The youngster called her first diagnosis “scary.”
“I had to learn lots of new words, count carbs, get shots and my family and I had to find our new normal. I was also the only type one diabetic in my school. I felt like I was the only one dealing with this disease. With the support from my family and going to the support group in Roanoke, I learned how to advocate for myself and educate others.”
She is taking her effort all the way to Washington, D.C., having sent a recent video message to legislators from the Virginia.
Deremer says Congress needs to be involved in the type 1 issue because insurance companies need to be regulated and have laws. An allergic reaction to a certain type of medicine limited her access, forcing her mother to spend hours on the phone to make sure she had the right insulin.
“I am only a kid, but I know that it is not right for an insurance company to tell me “no I can’t have the insulin that keeps me from being sick”. I hope I can make a difference,” she said.
Deremer has been selected by the Juvenile Diabetes Research Foundation (JDRF), the leading global organization funding type 1 diabetes research, to join a delegation of youth advocates in Washington, D.C. this summer at the JDRF 2019 Children’s Congress from July 8-10.
The delegates will be lobbying their members of Congress to remind them of the vital need to continue supporting type 1 diabetes research that could reduce the burden of this disease and ultimately find a cure.

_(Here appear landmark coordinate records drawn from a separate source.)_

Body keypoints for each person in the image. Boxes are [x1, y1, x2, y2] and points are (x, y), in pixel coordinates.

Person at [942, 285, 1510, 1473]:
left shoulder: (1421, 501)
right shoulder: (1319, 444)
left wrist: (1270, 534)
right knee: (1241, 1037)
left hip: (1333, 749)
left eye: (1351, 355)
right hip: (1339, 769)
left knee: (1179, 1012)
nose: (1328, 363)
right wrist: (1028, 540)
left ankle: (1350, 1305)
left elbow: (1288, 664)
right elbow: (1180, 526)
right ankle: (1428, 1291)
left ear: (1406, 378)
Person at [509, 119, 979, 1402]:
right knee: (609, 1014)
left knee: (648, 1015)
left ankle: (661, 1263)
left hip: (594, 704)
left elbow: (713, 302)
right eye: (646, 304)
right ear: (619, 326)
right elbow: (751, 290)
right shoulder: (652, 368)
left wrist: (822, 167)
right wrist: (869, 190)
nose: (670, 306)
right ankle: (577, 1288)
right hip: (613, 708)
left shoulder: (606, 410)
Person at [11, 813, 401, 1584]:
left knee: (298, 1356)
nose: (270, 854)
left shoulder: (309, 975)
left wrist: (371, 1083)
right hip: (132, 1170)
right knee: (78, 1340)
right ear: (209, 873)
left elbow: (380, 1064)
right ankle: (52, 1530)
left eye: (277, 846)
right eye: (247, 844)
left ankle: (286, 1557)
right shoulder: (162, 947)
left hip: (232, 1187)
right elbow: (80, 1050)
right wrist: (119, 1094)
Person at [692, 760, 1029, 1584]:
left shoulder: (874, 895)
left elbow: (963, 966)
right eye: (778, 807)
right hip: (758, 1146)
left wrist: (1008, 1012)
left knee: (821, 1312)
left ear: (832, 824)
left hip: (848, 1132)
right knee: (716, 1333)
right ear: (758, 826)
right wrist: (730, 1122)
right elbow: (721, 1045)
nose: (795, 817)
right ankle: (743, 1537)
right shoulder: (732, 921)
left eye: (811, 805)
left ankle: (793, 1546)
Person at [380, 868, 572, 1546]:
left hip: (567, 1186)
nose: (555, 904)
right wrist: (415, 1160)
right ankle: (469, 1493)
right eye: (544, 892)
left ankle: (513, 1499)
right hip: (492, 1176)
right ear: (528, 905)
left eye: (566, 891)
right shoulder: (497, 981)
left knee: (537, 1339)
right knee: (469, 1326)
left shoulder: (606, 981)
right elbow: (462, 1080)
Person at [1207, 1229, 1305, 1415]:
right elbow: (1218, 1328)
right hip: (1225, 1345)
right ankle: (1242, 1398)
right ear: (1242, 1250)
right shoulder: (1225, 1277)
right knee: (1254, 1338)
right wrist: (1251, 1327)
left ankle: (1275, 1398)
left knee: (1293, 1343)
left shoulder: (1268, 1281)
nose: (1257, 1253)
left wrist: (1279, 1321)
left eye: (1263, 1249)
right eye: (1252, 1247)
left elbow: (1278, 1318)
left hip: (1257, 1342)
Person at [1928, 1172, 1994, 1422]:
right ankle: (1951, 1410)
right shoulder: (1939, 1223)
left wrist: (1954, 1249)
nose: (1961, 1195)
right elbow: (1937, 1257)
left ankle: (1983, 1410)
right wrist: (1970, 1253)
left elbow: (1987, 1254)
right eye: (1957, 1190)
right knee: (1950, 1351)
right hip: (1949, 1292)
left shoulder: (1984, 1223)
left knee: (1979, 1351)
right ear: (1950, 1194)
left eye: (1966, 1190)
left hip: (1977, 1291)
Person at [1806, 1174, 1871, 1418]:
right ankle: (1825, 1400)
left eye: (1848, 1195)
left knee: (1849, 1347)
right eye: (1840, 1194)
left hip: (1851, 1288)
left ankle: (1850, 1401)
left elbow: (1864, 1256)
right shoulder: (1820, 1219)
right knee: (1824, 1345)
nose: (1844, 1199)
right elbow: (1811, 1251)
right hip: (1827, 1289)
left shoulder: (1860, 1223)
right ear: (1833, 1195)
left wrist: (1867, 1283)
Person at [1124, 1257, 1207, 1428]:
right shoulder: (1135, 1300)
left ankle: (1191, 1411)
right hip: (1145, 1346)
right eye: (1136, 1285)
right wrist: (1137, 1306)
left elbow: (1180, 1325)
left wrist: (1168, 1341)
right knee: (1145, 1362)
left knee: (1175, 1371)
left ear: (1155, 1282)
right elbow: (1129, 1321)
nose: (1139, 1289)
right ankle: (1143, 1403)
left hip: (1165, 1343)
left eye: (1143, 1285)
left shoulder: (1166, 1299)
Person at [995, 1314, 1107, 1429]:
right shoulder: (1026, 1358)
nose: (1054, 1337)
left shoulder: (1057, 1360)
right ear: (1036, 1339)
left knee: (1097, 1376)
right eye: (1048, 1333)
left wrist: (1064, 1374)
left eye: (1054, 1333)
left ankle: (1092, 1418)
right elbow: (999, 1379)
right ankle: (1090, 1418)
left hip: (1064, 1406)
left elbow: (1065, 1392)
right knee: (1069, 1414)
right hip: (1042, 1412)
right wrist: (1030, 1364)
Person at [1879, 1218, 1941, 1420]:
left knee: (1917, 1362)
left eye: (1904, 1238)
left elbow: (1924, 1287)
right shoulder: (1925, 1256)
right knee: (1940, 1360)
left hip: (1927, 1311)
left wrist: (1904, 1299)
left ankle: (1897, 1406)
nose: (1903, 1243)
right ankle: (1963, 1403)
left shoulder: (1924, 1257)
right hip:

The children—ages 4 to 17, representing all 50 states—will participate in a number of activities on the Hill, including a Congressional Committee hearing to share personal testimonies that highlight the challenges of living with the disease and the need for continued funding for research projects such as the Special Diabetes Program (SDP).
Joining the U.S. Delegates will be five International Delegates traveling from Australia, Canada, Israel, the Netherlands and the United Kingdom. Together, the JDRF Youth Delegates will convey a clear message to the Federal Government that T1D is a global problem that requires a global effort.
“Every day these children and their parents face the burden of type one diabetes and by sharing their stories they become powerful advocates in the fight to end this disease,” said Charlotte Kidd with JDRF. “The Delegates are a representation of millions of other families, including mine, who need the support of the government. Children’s Congress gives the T1D youth community a unified voice in front of Congress and a way to urge our government leaders to continue supporting research.”
In addition to speaking about her illness, Deremer has very active in her community, holding both a walk and motorcycle poker run to raise money for juvenile diabetes research.
“Jamie’s Ride” is being held today, Saturday, June 8 and starts at the Roanoke Moose Lodge. All money raised goes to the JDRF.
A Team Jamie Girl Family Walk has been held annually for the past three years.
Deremer also plays volleyball and basketball, and even participated in flag football last year.
“Nothing slows her down, and we are glad it doesn’t,” her mother said. “The sky’s the limit. She is a very smart, driven, and competitive little girl. I can’t wait to what see what comes her way.”
Jamie’s motto for life is ‘Be Brave Everyday”. This message is on her medical bracelet.